I live in downtown New York City, one block west of City Hall. My office is approximately 2 1/2 blocks north of City Hall. I point this out, because many demonstrations are held right outside City Hall with loud speakers for the protesters to announce their protests so everyone can hear them within a half-mile radius, they march or gather for blocks.
During these demonstrations, it is common to have a strong police presence lining the streets for safety. Now an additional safety precaution has been implemented since the Boston Marathon bombing, removal of all curbside garbage cans by sanitation.
If you have never been in New York, it is a city of high-rise office and apartment buildings in most areas. As much as New Yorkers understand the importance of recycling, it is hard to recycle in a large apartment building or office building that do not provide separation recycling bins. Even the curbside separation recycling bins are far and in-between. Although I found a set of garbage, bottles and cans only, and newspapers and magazines only recycling bins outside City Hall and across the street there were two solar powered Big Belly compactors. I guess City Hall politicians were setting an example, but so far they have not provided these bins throughout the city.
In my office we have water in bottles and soda in cans. When we finish the drink we put them in separate bins for recycling. When the bins are full we recycle and help the homeless at the same time by filling two large shopping bags with the cans and bottles, leaving them for the collectors of these bottles and cans next to a curb side garbage can. These collectors are usually older, short in stature with a hunch, Asian woman who sift through bags of garbage in every block filling large clear plastic bags with bottles and cans carrying them over their shoulder on a broom handle with a bag as large as they filled each end or filled shopping carts with the same size bags.
They do this for nickel redemption on each returnable.
The strange thing is if you offer them money they won’t take it and consider it an insult.
On July 3, I left my office with two large shopping bags filled with bottles and cans. When I got downstairs there were no garbage cans in sight, because of labor demonstration at City Hall. I walked down until I got to my block where I finally saw a garbage can across the street. Next to the garbage can where two sanitation workers and a sanitation inspector talking, I asked if it would be OK if I left these bags for the Asian woman.
His reply: “You know that is illegal dumping and if he,” pointing to the inspector, “wanted to, he could arrest you.”
I put them next to the garbage can anyway.
Besides reminding me that it was illegal dumping (it does state on each curbside garbage container “Liter Only: No Household Trash; No Business Trash, 100 Dollar Fine”) he reminded me how much he hated those Asian woman, this was not a prejudice remark, but a complaint that the Asian woman caused them extra work, messing up the waste bags for sanitation to clean-up.

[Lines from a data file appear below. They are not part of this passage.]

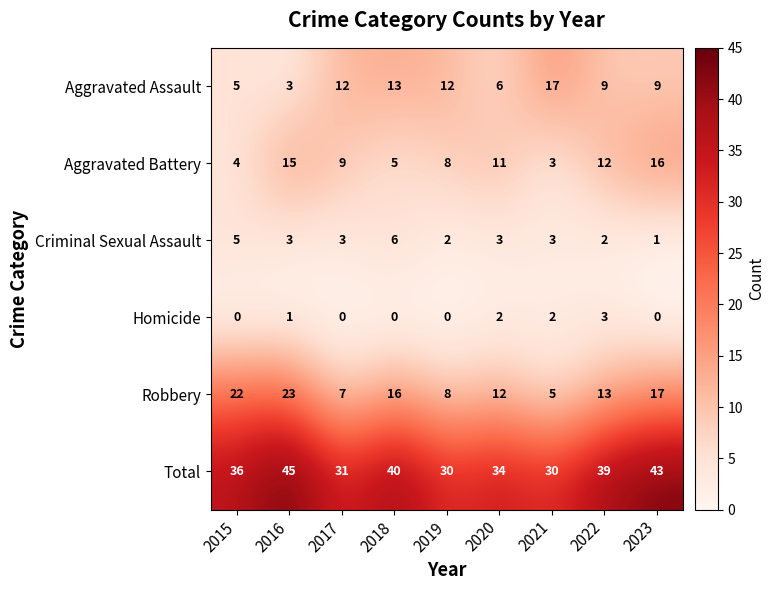

Is it true that Total equals 49 at 2019?

False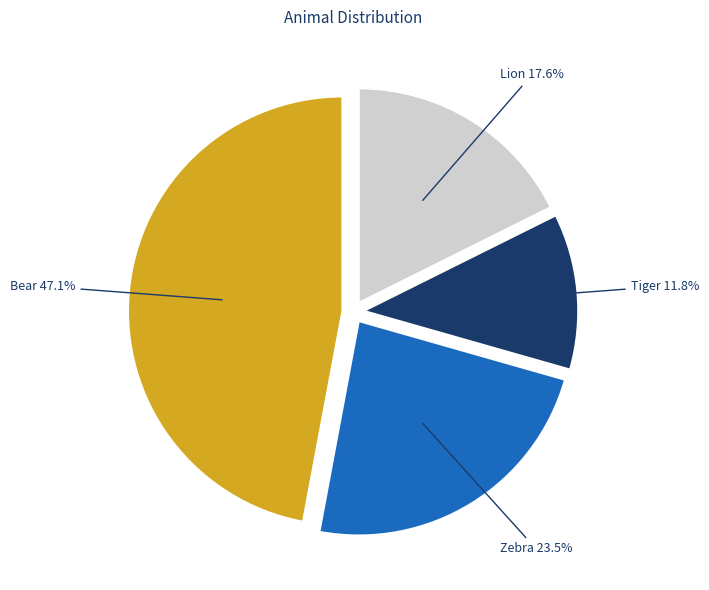

Does any single category account for the majority?

No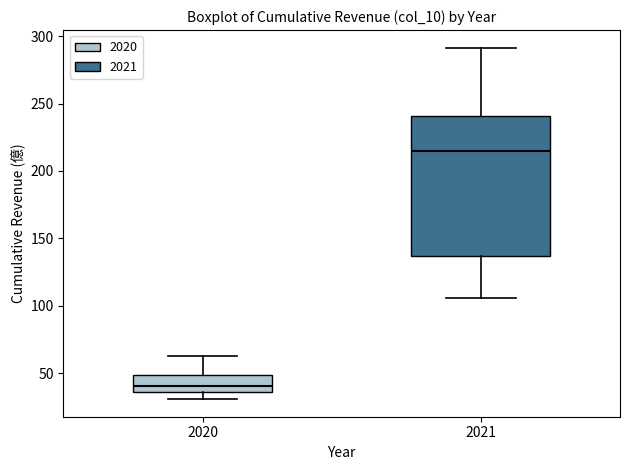

Which box is the tallest, from its lower edge to its upper edge?

2021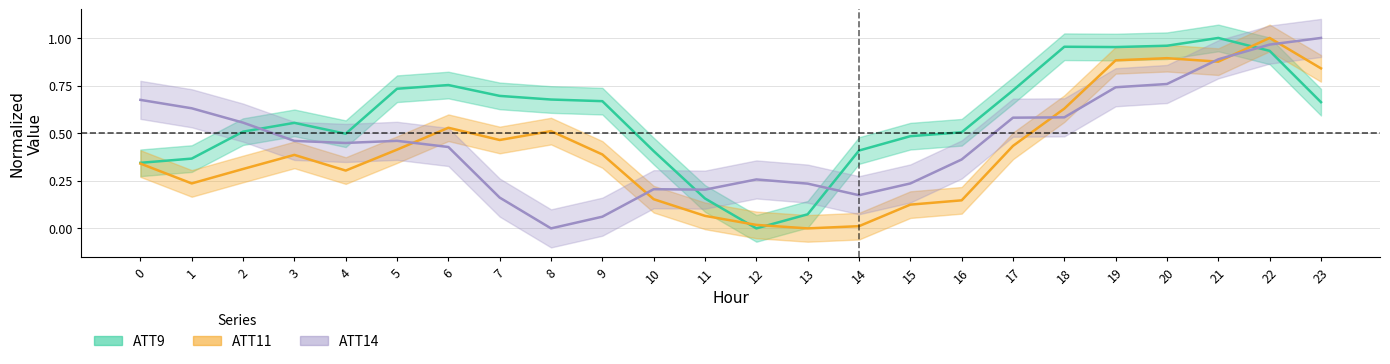

What is the value of the ATT11 point at the 21st from the left?

0.9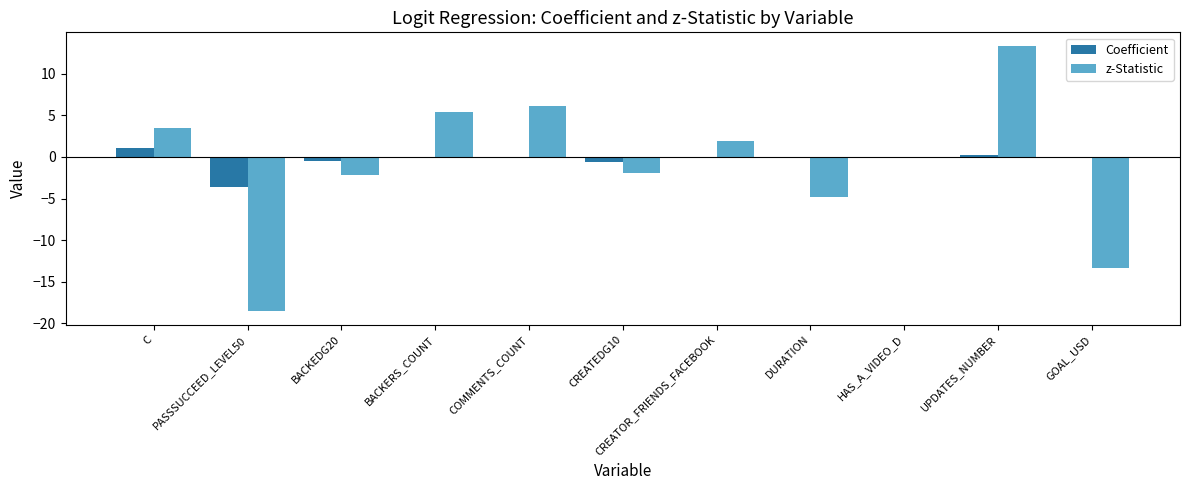

Is the value of z-Statistic at CREATOR_FRIENDS_FACEBOOK greater than the value of Coefficient at BACKEDG20?

Yes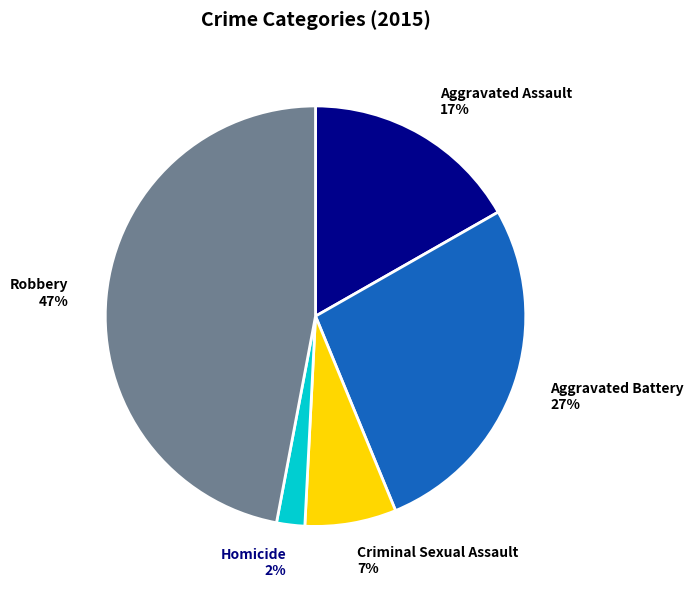

How many slices are in this pie chart?

5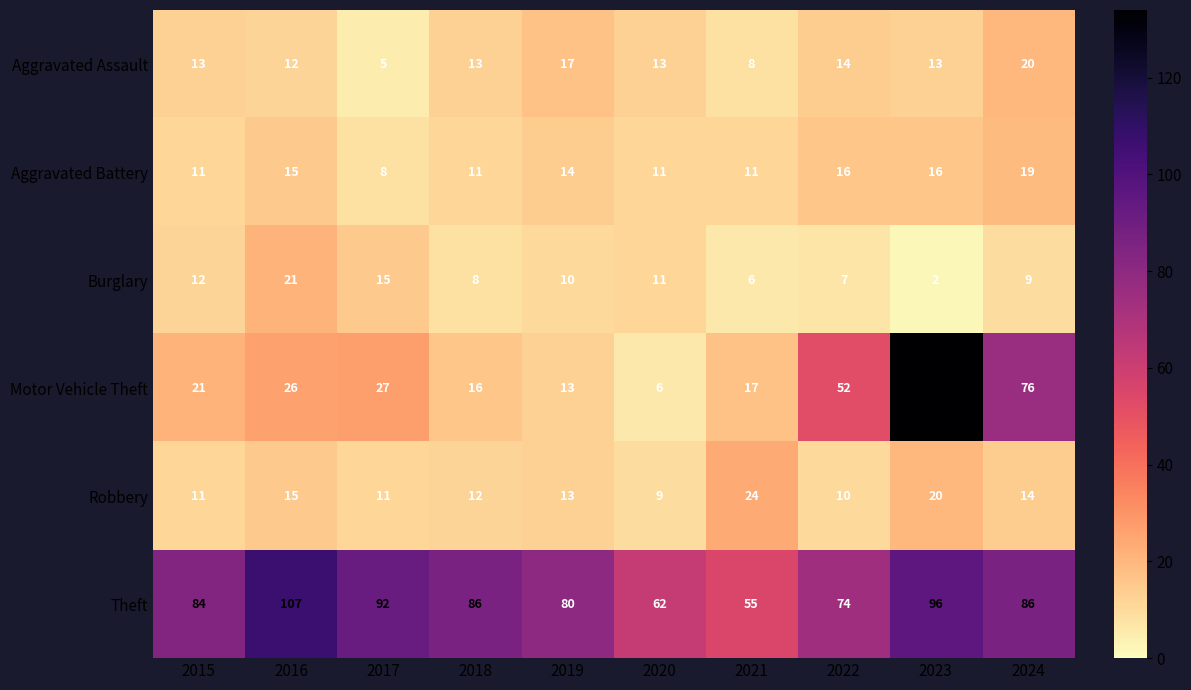

The Theft series shows 22 at 2015. True or false?

False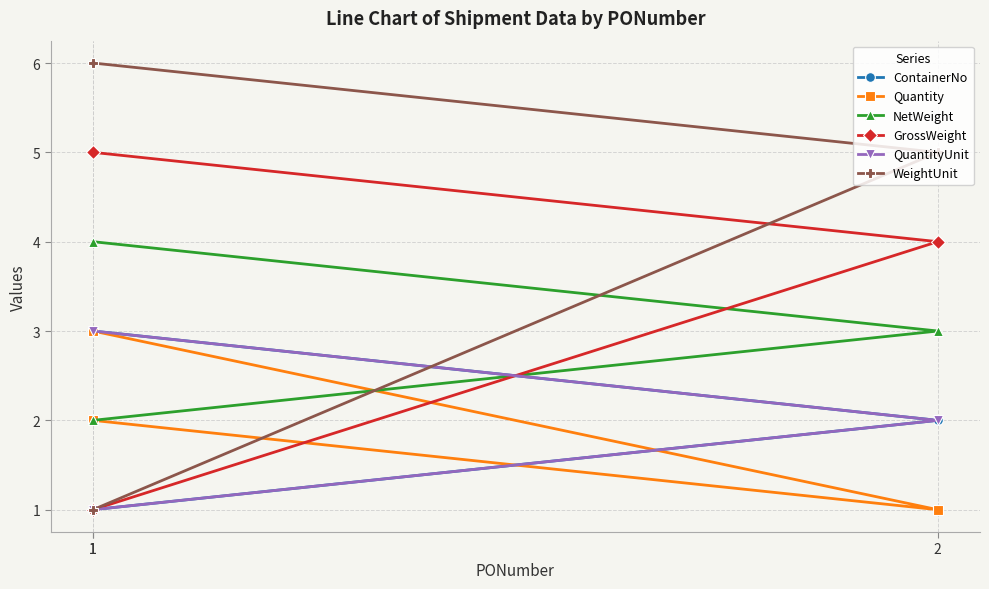

List the labels in order of QuantityUnit value, largest first.

1, 2, 1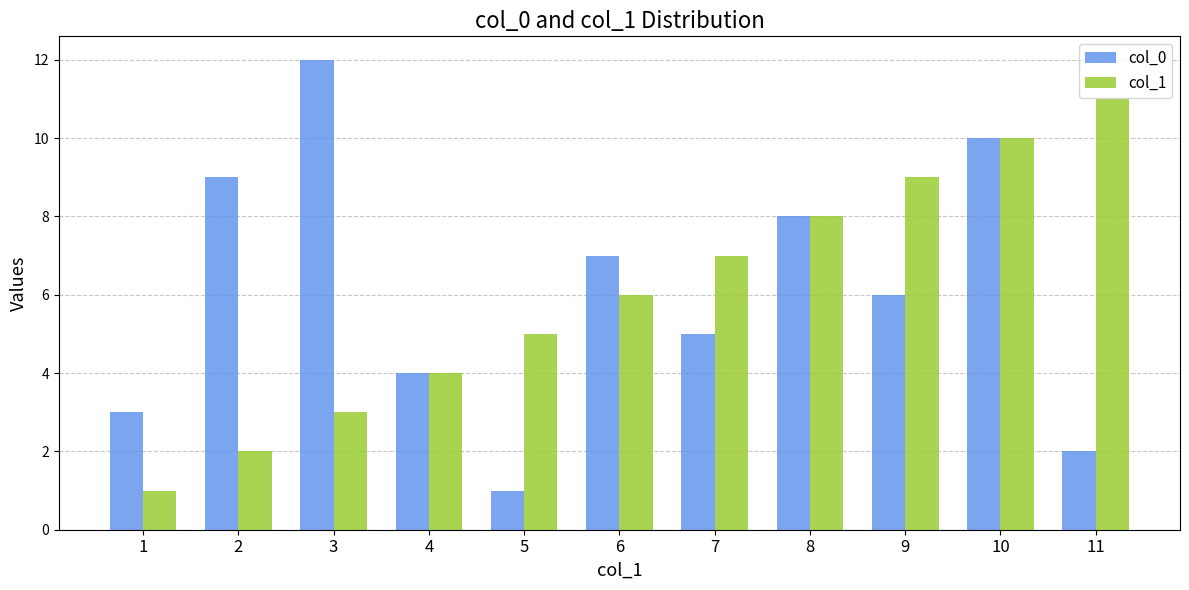

Count the number of categories in the chart.

11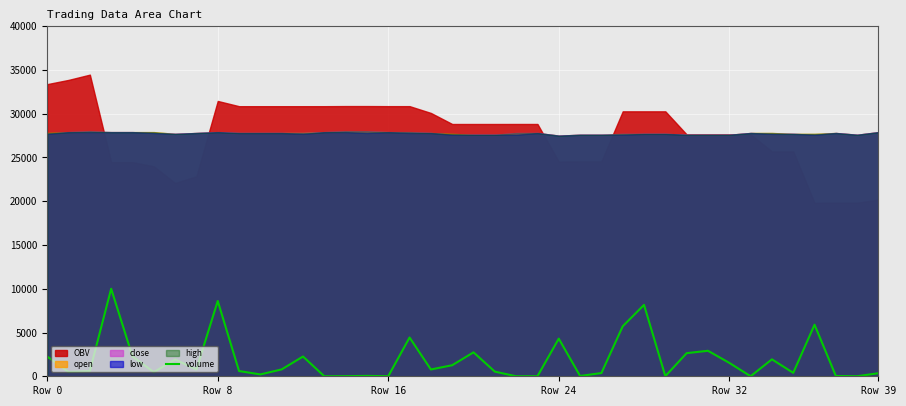

What is the maximum value for volume?

10000.0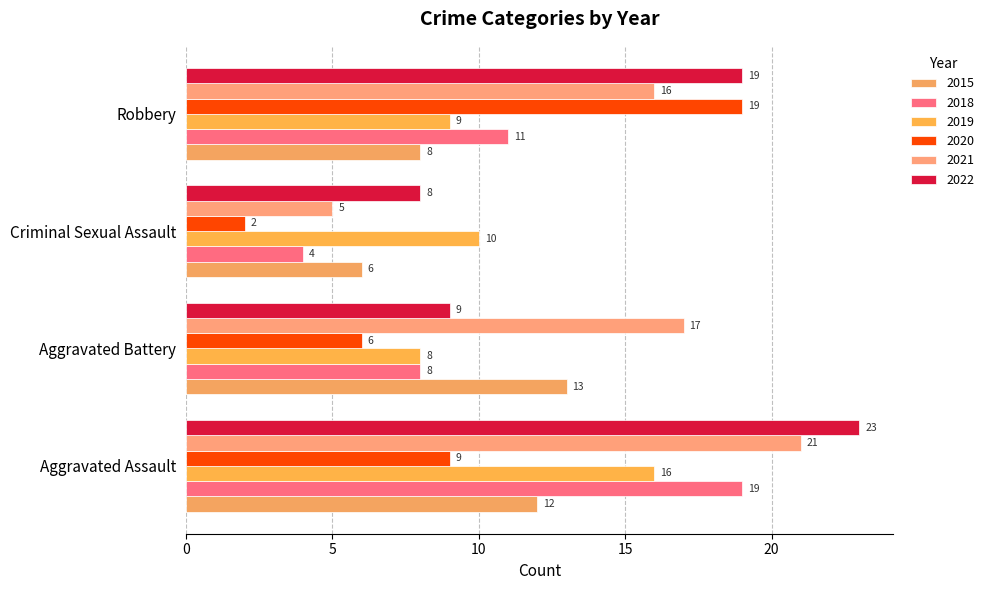

What value does the 2021 series have at Criminal Sexual Assault?

5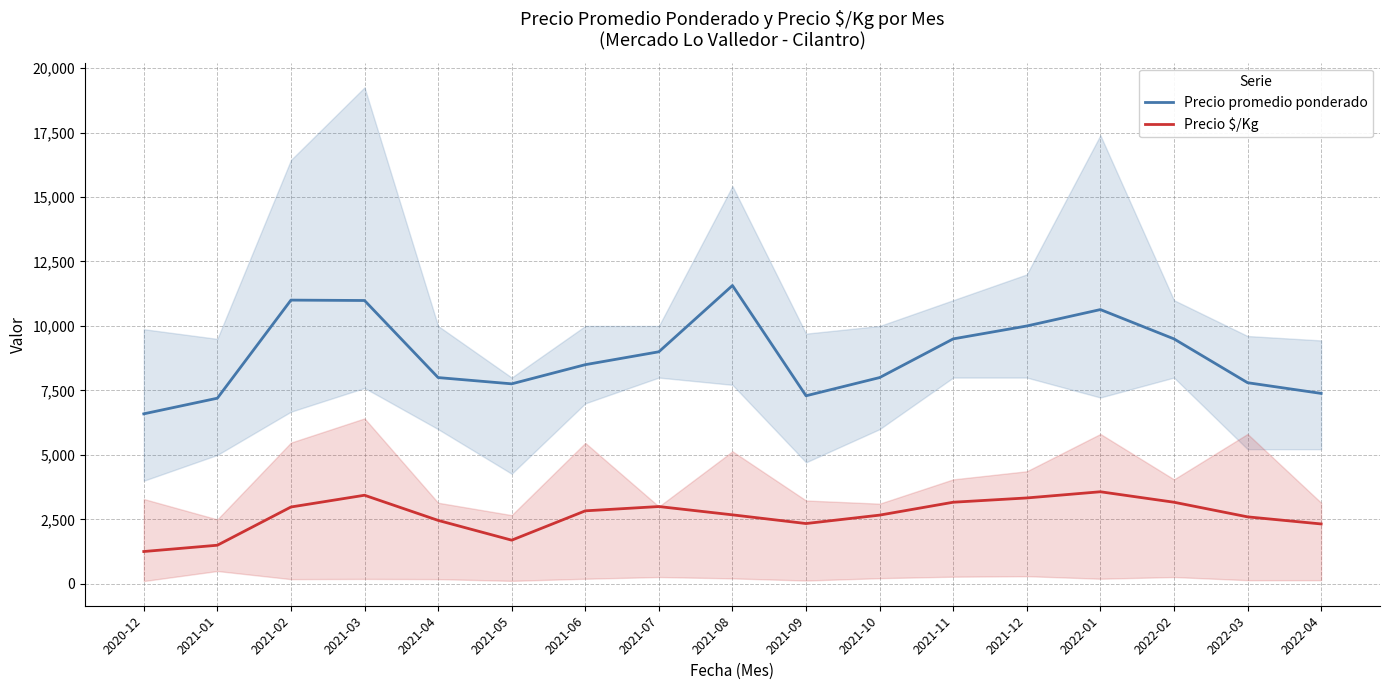

Which series has the widest spread of values?

Precio promedio ponderado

That afternoon my son and I were going to a movie. I walked across the street where I live to get my son. When I walked back across the street, I found that the sanitation workers where gone and so where the bags of bottles and cans, but no Asian woman were in sight. I guess I wasn’t arrested or fined, because the bottles and cans provided coffee money for those sanitation workers.
This incident set-off my curiosity and sent me on a quest to better understand garbage and recycling in New York City. So I started to walk through the neighborhood to see how much illegal dumping went on, quite a bit.
I also found a number of curbside garbage cans with white trash bags next to them with the words ACE Empowering the Homeless. ACE stands for The Association of Community Employment Programs for the Homeless. This program helps people who are either in a rehabilitation program and have a doctor’s clearance to work or are homeless. ACE people are street sweepers who use these ACE bags for trash; when full, place them next to a curbside garbage container. After speaking with one of the ACE workers who was happy to have the job, I realized ACE made a great contribution to trash clean-up and to human dignity. The ACE person reminded me that ACE takes donations.
Back to the Asian woman, in my travels I spotted an Asian woman working on a pile of clear recyclable bags that was five feet high and a half of block long. Mind you these bags are only supposed to contain newspapers and small cardboard items, bottles or cans are supposed to be in separate clear plastic bags.
This woman worked efficiently, precisely, carefully and extremely quickly, untying the bags picking out the bottles and cans and neatly tying the bags back up. When I left she had four large bags, three and a half feet tall filled to the brim and was only a quarter of the way through the pile.
The way I see it, these women are doing the city a great service by supporting themselves; not taking welfare; supporting New York’s recycling program by lessening the waste burden for the sanitation workers, who had coffee on me.